STORED DATA –

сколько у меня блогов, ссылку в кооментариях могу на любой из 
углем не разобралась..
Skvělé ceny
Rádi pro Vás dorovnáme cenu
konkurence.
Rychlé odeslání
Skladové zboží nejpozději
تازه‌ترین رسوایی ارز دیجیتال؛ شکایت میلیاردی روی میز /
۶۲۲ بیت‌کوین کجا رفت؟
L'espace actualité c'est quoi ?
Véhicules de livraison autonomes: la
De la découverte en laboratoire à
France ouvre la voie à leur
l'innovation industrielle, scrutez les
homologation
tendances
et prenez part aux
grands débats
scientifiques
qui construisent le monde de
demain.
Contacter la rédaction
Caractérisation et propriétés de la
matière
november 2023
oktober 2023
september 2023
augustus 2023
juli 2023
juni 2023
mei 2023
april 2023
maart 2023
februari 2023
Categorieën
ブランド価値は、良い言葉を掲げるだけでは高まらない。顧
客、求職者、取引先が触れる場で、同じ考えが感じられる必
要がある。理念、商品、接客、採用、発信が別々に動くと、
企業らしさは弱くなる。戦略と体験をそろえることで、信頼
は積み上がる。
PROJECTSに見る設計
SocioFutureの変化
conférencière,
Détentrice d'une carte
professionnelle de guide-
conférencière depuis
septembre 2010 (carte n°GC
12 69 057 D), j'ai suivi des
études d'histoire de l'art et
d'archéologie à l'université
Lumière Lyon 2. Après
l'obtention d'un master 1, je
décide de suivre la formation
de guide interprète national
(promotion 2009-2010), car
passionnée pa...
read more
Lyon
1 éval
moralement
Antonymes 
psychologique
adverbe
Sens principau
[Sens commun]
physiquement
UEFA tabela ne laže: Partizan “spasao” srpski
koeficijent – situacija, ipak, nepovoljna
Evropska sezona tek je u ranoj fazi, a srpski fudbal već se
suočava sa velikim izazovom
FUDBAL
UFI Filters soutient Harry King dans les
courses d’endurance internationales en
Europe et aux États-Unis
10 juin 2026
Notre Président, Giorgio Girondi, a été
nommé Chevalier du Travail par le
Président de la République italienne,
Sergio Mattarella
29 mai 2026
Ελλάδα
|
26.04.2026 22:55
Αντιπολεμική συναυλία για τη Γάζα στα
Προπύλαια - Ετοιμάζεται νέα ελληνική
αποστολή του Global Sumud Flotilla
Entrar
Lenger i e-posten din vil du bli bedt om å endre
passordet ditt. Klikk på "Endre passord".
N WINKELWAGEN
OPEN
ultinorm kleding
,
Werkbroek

TRY IT – Pull out every line from the start of the data through the line that contains "décide de suivre la formation", both ends included, and reproduce them character for character.

OUTPUT OF THE TASK –
сколько у меня блогов, ссылку в кооментариях могу на любой из 
углем не разобралась..
Skvělé ceny
Rádi pro Vás dorovnáme cenu
konkurence.
Rychlé odeslání
Skladové zboží nejpozději
تازه‌ترین رسوایی ارز دیجیتال؛ شکایت میلیاردی روی میز /
۶۲۲ بیت‌کوین کجا رفت؟
L'espace actualité c'est quoi ?
Véhicules de livraison autonomes: la
De la découverte en laboratoire à
France ouvre la voie à leur
l'innovation industrielle, scrutez les
homologation
tendances
et prenez part aux
grands débats
scientifiques
qui construisent le monde de
demain.
Contacter la rédaction
Caractérisation et propriétés de la
matière
november 2023
oktober 2023
september 2023
augustus 2023
juli 2023
juni 2023
mei 2023
april 2023
maart 2023
februari 2023
Categorieën
ブランド価値は、良い言葉を掲げるだけでは高まらない。顧
客、求職者、取引先が触れる場で、同じ考えが感じられる必
要がある。理念、商品、接客、採用、発信が別々に動くと、
企業らしさは弱くなる。戦略と体験をそろえることで、信頼
は積み上がる。
PROJECTSに見る設計
SocioFutureの変化
conférencière,
Détentrice d'une carte
professionnelle de guide-
conférencière depuis
septembre 2010 (carte n°GC
12 69 057 D), j'ai suivi des
études d'histoire de l'art et
d'archéologie à l'université
Lumière Lyon 2. Après
l'obtention d'un master 1, je
décide de suivre la formation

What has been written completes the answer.